*DESCRIPTION OF THE TASK*:
Duplicate everything in the entries from the line containing "common name: Great blue heron" down to the line containing "scientific name: Tegula funebralis", both lines included, keeping each line unchanged.

*Saved data entries*:
■ ■ ■ ■ ■ ■ ■
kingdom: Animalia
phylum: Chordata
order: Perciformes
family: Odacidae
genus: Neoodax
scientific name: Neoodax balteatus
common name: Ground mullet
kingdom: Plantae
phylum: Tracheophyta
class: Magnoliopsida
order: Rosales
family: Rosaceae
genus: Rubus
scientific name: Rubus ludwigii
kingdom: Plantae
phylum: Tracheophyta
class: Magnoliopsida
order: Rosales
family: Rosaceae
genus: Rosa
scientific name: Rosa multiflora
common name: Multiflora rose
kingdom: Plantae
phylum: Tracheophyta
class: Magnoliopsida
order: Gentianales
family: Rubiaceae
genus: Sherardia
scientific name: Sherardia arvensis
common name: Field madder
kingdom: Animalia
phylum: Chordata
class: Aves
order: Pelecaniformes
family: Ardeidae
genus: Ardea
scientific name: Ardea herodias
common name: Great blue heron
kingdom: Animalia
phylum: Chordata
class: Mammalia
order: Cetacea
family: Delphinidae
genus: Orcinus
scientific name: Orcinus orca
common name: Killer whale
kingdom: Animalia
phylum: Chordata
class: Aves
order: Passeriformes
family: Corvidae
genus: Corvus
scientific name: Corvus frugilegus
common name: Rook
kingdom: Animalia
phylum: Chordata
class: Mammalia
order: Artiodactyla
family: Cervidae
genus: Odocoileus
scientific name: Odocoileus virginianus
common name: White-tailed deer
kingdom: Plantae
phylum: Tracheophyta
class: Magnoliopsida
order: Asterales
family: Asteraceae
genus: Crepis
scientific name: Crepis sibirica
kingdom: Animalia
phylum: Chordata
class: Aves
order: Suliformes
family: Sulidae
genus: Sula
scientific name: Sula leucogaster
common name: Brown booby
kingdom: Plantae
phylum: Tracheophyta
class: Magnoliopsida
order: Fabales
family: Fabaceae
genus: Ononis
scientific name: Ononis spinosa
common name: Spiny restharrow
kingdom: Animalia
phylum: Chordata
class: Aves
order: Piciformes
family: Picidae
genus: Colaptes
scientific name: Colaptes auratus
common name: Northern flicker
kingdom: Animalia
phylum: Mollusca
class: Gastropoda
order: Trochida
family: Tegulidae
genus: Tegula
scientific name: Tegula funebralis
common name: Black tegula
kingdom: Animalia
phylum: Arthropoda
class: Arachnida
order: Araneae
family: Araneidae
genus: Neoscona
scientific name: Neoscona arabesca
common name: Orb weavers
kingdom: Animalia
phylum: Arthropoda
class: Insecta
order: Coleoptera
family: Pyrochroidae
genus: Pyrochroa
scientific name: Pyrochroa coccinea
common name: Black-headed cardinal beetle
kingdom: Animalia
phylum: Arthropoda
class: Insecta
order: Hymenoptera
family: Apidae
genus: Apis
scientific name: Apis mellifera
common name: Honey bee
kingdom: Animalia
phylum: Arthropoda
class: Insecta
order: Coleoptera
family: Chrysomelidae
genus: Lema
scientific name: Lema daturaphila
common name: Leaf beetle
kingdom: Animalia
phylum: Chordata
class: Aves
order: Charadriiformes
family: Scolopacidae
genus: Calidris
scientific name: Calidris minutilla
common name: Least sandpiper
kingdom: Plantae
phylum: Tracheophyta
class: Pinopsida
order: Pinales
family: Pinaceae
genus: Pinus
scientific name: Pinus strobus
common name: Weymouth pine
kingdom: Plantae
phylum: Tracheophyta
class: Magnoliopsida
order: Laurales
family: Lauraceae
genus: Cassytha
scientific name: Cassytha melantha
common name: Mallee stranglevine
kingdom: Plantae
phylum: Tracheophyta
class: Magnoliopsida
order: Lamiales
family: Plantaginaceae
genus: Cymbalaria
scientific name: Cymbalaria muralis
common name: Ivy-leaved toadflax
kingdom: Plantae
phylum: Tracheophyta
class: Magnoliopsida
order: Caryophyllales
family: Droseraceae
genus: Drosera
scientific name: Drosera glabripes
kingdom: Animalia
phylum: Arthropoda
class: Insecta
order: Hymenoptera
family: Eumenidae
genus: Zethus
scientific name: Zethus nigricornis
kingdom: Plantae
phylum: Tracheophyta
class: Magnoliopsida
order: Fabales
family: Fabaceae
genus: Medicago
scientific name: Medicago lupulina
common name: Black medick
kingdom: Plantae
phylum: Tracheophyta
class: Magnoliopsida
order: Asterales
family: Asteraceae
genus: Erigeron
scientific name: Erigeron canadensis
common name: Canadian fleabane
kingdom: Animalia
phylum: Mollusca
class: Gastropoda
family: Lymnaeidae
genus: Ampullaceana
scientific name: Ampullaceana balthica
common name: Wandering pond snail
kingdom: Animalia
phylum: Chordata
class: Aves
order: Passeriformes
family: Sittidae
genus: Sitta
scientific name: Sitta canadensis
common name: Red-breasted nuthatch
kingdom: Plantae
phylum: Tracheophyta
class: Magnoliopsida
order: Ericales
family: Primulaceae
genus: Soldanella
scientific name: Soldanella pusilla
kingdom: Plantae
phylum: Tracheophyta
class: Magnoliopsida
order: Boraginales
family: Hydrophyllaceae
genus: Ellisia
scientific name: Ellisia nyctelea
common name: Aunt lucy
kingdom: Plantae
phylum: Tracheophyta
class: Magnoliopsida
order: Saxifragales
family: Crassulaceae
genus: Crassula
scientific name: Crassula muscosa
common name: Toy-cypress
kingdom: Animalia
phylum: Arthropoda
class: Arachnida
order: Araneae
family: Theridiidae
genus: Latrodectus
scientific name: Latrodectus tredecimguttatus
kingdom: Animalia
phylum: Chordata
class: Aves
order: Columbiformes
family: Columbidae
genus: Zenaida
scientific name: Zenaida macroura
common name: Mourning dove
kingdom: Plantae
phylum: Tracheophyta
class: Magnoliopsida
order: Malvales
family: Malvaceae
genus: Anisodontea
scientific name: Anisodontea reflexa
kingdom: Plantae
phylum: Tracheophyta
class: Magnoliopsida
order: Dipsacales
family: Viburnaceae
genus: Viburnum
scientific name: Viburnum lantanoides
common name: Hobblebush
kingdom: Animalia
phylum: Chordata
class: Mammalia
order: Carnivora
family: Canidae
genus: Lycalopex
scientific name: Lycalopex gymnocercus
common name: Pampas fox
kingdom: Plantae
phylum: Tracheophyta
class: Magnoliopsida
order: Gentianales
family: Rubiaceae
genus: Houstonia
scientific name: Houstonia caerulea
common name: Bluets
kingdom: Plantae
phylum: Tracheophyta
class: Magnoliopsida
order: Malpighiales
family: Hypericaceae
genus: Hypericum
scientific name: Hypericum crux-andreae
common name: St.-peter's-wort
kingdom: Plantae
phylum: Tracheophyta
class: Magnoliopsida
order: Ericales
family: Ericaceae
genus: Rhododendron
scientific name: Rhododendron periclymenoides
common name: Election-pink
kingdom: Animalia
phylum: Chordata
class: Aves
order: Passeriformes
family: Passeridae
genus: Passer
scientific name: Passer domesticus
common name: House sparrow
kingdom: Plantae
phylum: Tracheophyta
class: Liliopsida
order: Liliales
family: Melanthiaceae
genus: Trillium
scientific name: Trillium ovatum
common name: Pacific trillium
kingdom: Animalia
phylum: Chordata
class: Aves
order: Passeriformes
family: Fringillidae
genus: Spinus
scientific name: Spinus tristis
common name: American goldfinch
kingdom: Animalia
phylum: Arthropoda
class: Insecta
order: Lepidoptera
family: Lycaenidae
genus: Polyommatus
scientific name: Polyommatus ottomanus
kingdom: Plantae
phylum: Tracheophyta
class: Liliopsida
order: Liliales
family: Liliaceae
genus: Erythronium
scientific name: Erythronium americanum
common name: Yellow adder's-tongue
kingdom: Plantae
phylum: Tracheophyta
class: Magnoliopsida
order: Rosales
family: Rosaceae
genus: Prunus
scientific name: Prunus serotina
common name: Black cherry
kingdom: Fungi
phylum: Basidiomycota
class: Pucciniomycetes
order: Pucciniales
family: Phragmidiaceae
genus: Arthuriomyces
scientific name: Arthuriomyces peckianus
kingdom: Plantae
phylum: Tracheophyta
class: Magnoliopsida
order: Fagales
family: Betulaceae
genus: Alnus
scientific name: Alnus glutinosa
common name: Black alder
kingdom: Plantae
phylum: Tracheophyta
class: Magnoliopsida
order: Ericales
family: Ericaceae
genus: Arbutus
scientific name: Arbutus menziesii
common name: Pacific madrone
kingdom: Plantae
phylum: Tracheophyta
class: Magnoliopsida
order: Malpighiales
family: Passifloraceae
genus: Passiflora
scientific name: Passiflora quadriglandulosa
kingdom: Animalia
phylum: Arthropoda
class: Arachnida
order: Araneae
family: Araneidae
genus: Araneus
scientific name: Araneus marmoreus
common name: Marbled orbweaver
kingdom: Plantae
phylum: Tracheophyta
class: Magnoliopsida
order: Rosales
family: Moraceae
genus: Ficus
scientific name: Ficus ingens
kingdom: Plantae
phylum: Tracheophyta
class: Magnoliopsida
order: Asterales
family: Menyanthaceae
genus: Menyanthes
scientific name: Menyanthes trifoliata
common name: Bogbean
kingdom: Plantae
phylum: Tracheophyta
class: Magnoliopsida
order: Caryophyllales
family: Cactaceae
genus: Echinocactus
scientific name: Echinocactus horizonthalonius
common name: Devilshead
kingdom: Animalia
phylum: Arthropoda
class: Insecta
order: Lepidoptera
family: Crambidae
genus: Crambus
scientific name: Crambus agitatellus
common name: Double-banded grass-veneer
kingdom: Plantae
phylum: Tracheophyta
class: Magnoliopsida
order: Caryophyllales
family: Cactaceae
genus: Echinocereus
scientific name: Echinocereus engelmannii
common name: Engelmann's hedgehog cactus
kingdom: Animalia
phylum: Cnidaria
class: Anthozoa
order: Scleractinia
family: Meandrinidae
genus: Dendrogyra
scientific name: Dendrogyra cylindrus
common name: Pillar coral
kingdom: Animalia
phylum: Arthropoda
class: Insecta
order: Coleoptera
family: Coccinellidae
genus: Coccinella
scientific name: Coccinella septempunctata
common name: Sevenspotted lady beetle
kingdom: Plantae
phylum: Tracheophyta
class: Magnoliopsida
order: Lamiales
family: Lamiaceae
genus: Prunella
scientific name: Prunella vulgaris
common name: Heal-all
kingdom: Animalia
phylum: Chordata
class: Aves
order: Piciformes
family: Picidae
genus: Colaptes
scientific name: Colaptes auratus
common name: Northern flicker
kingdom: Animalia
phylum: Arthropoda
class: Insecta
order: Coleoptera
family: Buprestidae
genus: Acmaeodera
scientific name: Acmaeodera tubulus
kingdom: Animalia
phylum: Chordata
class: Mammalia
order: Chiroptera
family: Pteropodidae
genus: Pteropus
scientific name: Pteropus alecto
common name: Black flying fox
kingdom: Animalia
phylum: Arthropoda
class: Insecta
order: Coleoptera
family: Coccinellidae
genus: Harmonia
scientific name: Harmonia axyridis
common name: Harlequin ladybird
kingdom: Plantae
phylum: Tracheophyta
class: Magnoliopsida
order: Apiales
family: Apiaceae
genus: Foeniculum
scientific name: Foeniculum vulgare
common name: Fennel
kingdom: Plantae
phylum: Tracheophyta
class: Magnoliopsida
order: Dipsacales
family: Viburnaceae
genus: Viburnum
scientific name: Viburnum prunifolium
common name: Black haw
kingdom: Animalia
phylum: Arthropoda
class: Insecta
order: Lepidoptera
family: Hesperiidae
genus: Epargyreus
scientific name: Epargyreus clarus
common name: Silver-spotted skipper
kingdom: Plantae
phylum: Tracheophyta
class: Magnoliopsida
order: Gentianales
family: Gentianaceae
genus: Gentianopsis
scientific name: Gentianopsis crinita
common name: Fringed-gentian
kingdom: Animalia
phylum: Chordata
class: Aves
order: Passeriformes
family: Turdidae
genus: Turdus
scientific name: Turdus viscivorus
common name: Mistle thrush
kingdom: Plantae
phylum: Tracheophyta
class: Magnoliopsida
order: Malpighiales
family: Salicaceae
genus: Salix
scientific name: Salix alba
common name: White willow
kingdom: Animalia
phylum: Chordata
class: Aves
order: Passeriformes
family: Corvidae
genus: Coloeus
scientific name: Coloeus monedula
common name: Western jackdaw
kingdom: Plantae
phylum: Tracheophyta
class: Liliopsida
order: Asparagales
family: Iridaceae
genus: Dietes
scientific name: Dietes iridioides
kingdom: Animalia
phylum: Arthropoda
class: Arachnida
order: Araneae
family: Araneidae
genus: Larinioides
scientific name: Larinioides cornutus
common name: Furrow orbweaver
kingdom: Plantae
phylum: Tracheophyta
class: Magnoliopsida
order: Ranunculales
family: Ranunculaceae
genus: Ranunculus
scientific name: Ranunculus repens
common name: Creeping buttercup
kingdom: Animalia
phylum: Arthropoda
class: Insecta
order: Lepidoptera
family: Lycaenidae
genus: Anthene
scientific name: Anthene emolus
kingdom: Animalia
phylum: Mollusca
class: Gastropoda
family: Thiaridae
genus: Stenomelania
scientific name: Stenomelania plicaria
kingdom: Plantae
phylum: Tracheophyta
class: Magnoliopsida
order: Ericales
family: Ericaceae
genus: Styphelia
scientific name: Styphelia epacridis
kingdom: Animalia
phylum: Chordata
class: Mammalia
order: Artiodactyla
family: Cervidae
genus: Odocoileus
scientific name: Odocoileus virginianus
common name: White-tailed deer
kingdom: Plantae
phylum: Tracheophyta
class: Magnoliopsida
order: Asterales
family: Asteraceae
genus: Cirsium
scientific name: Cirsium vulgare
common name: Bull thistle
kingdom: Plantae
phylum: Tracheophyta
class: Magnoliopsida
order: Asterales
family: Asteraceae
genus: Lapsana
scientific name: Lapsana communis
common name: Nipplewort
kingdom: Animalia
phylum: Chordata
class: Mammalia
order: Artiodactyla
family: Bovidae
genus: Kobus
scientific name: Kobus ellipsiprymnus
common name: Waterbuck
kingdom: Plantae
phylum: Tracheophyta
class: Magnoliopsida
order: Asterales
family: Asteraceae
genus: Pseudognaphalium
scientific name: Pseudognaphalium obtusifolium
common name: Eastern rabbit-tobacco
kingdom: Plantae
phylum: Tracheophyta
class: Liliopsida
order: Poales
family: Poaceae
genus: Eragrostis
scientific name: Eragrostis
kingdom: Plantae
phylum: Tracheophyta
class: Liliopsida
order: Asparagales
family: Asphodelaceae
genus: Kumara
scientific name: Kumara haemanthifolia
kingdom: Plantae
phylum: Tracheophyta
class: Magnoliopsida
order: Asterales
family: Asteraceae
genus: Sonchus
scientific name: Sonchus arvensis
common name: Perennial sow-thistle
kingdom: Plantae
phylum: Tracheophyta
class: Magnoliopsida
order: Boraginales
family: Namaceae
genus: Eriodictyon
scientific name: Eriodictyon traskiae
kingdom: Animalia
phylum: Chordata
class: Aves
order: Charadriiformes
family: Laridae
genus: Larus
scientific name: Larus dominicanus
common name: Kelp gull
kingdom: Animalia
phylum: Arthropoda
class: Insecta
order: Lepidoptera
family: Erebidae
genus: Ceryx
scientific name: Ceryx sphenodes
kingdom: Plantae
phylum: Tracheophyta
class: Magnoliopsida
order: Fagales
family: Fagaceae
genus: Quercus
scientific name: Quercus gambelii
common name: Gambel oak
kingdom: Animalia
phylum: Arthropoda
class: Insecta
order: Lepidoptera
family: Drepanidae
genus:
■ ■ ■ ■ ■ ■ ■
*FINISHED ANSWER*:
common name: Great blue heron
kingdom: Animalia
phylum: Chordata
class: Mammalia
order: Cetacea
family: Delphinidae
genus: Orcinus
scientific name: Orcinus orca
common name: Killer whale
kingdom: Animalia
phylum: Chordata
class: Aves
order: Passeriformes
family: Corvidae
genus: Corvus
scientific name: Corvus frugilegus
common name: Rook
kingdom: Animalia
phylum: Chordata
class: Mammalia
order: Artiodactyla
family: Cervidae
genus: Odocoileus
scientific name: Odocoileus virginianus
common name: White-tailed deer
kingdom: Plantae
phylum: Tracheophyta
class: Magnoliopsida
order: Asterales
family: Asteraceae
genus: Crepis
scientific name: Crepis sibirica
kingdom: Animalia
phylum: Chordata
class: Aves
order: Suliformes
family: Sulidae
genus: Sula
scientific name: Sula leucogaster
common name: Brown booby
kingdom: Plantae
phylum: Tracheophyta
class: Magnoliopsida
order: Fabales
family: Fabaceae
genus: Ononis
scientific name: Ononis spinosa
common name: Spiny restharrow
kingdom: Animalia
phylum: Chordata
class: Aves
order: Piciformes
family: Picidae
genus: Colaptes
scientific name: Colaptes auratus
common name: Northern flicker
kingdom: Animalia
phylum: Mollusca
class: Gastropoda
order: Trochida
family: Tegulidae
genus: Tegula
scientific name: Tegula funebralis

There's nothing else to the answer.